The BBC Microcomputer, also known as the BBC Micro, was a series of computers developed and sold by Acorn Computers in the 1980s. The machine was designed to be used in schools and became hugely popular in the UK education system, as well as among hobbyists and home users.
The BBC Micro was first released in 1981 and was based on the MOS Technology 6502 processor, with a clock speed of 2MHz. It was equipped with a range of features, including 32KB of RAM (expandable up to 64KB), a built-in BASIC interpreter, and a range of expansion ports. The machine also featured a unique operating system called BBC BASIC, which was developed specifically for the computer and included a range of powerful features for programming and education.
One of the most notable features of the BBC Micro was its advanced graphics and sound capabilities. The machine was capable of displaying high-resolution graphics in up to 16 colours, as well as producing complex sound effects and music. This made it an ideal platform for educational games and multimedia applications, as well as for more advanced programming projects.
Another key feature of the BBC Micro was its modular design. The machine featured a range of expansion ports, which allowed users to connect a wide range of peripherals and add-ons, including floppy disk drives, printers, and additional memory. This made it easy for users to upgrade and expand their machines over time and also helped to extend the lifespan of the platform.
The BBC Micro was widely used in schools throughout the UK, where it was used to teach a wide range of subjects, including computer science, mathematics, and design and technology. The machine was also popular among hobbyists and home users, who used it for a wide range of applications, from gaming and programming to music production and word processing.
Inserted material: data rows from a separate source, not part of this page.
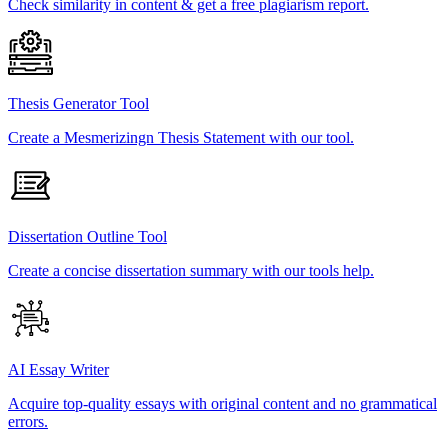
Check similarity in content & get a free plagiarism report.
Thesis Generator Tool
Create a Mesmerizingn Thesis Statement with our tool.
Dissertation Outline Tool
Create a concise dissertation summary with our tools help.
AI Essay Writer
Acquire top-quality essays with original content and no grammatical
errors.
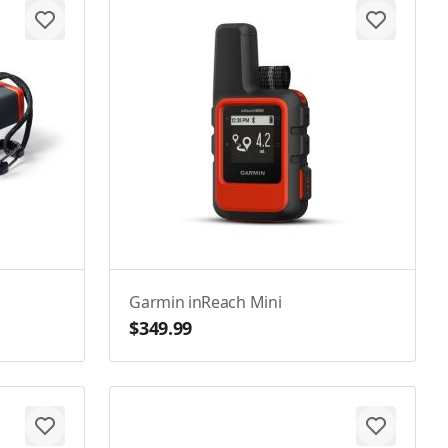
Garmin inReach Mini
$349.99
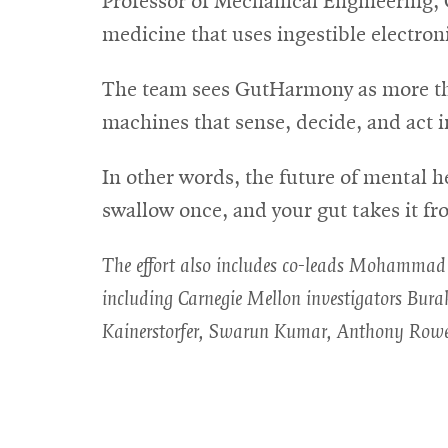
Professor of Mechanical Engineering, 
medicine that uses ingestible electron
The team sees GutHarmony as more than 
machines that sense, decide, and act i
In other words, the future of mental 
swallow once, and your gut takes it fr
The effort also includes co-leads Mohammad I
including Carnegie Mellon investigators Bu
Kainerstorfer, Swarun Kumar, Anthony Row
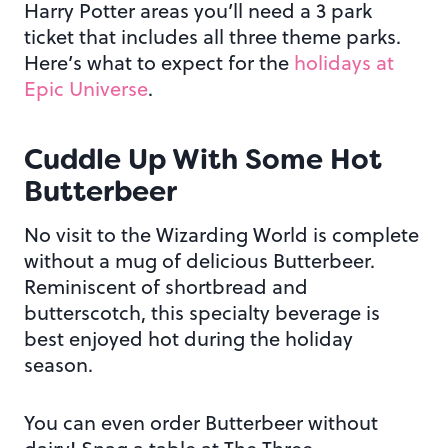
Harry Potter areas you’ll need a 3 park
ticket that includes all three theme parks.
Here’s what to expect for the
holidays at
Epic Universe
.
Cuddle Up With Some Hot
Butterbeer
No visit to the Wizarding World is complete
without a mug of delicious Butterbeer.
Reminiscent of shortbread and
butterscotch, this specialty beverage is
best enjoyed hot during the holiday
season.
You can even order Butterbeer without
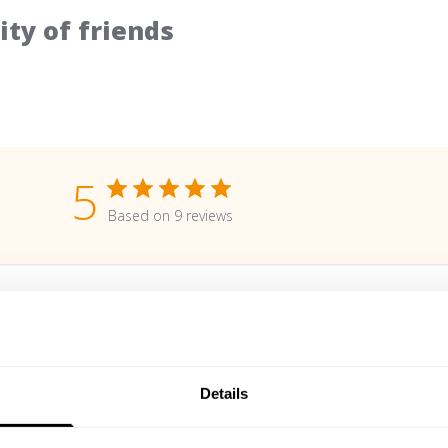
ty of friends
5
Based on 9 reviews
With media
Details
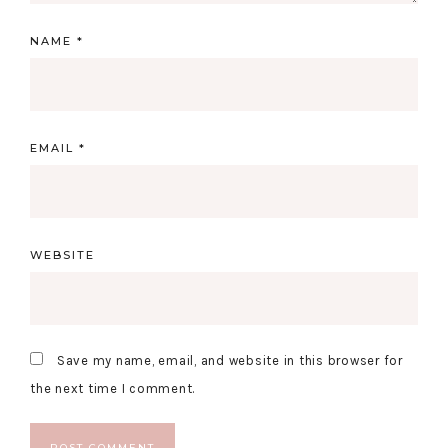
NAME
*
EMAIL
*
WEBSITE
Save my name, email, and website in this browser for
the next time I comment.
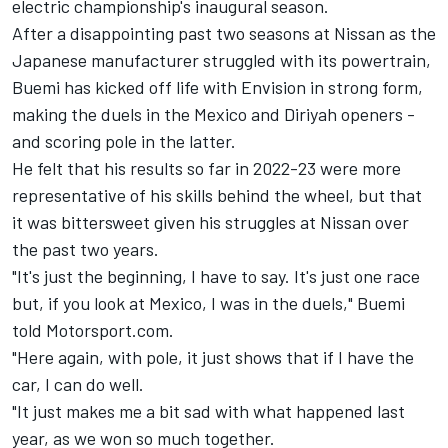
electric championship's inaugural season.
After a disappointing past two seasons at Nissan as the
Japanese manufacturer struggled with its powertrain,
Buemi has kicked off life with Envision in strong form,
making the duels in the Mexico and Diriyah openers -
and scoring pole in the latter.
He felt that his results so far in 2022-23 were more
representative of his skills behind the wheel, but that
it was bittersweet given his struggles at Nissan over
the past two years.
"It's just the beginning, I have to say. It's just one race
but, if you look at Mexico, I was in the duels," Buemi
told Motorsport.com.
"Here again, with pole, it just shows that if I have the
car, I can do well.
"It just makes me a bit sad with what happened last
year, as we won so much together.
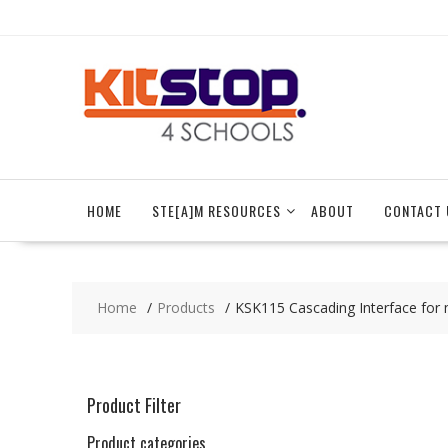
Skip
to
content
HOME
STE[A]M RESOURCES
ABOUT
CONTACT 
Home
Products
KSK115 Cascading Interface for m
Product Filter
Product categories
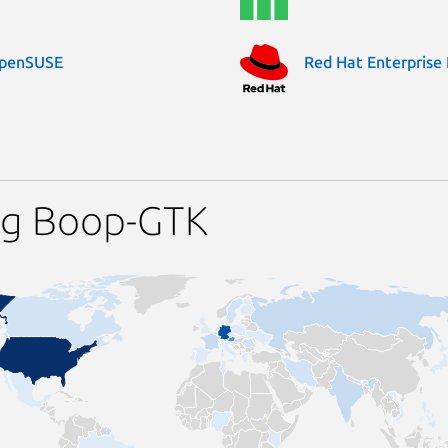
penSUSE
Red Hat Enterprise 
ng Boop-GTK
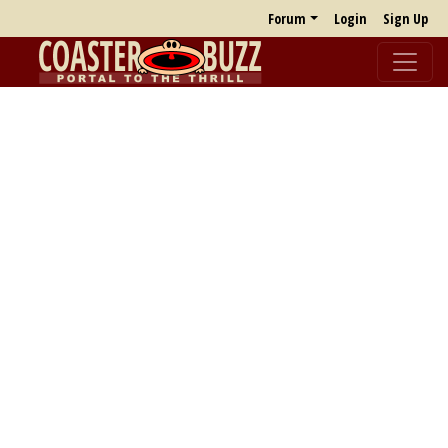
Forum
Login
Sign Up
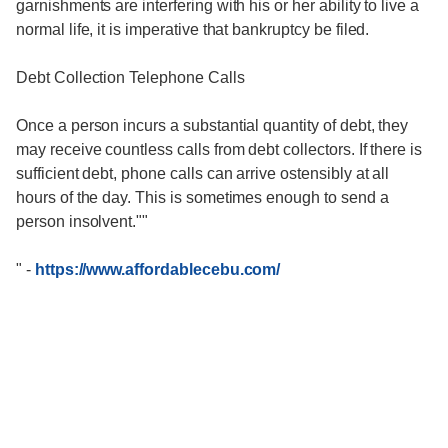
garnishments are interfering with his or her ability to live a
normal life, it is imperative that bankruptcy be filed.
Debt Collection Telephone Calls
Once a person incurs a substantial quantity of debt, they
may receive countless calls from debt collectors. If there is
sufficient debt, phone calls can arrive ostensibly at all
hours of the day. This is sometimes enough to send a
person insolvent.""
"
-
https://www.affordablecebu.com/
Although the BBC Micro was eventually superseded by newer platforms, such as the Acorn Archimedes and the IBM PC, it remains an important part of the history of computing in the UK. Its modular design, advanced graphics and sound capabilities, and powerful programming features made it a hugely influential platform that helped to inspire a generation of computer enthusiasts and programmers. Today, the BBC Micro is remembered as an iconic piece of computing history and continues to be celebrated by enthusiasts and collectors around the world.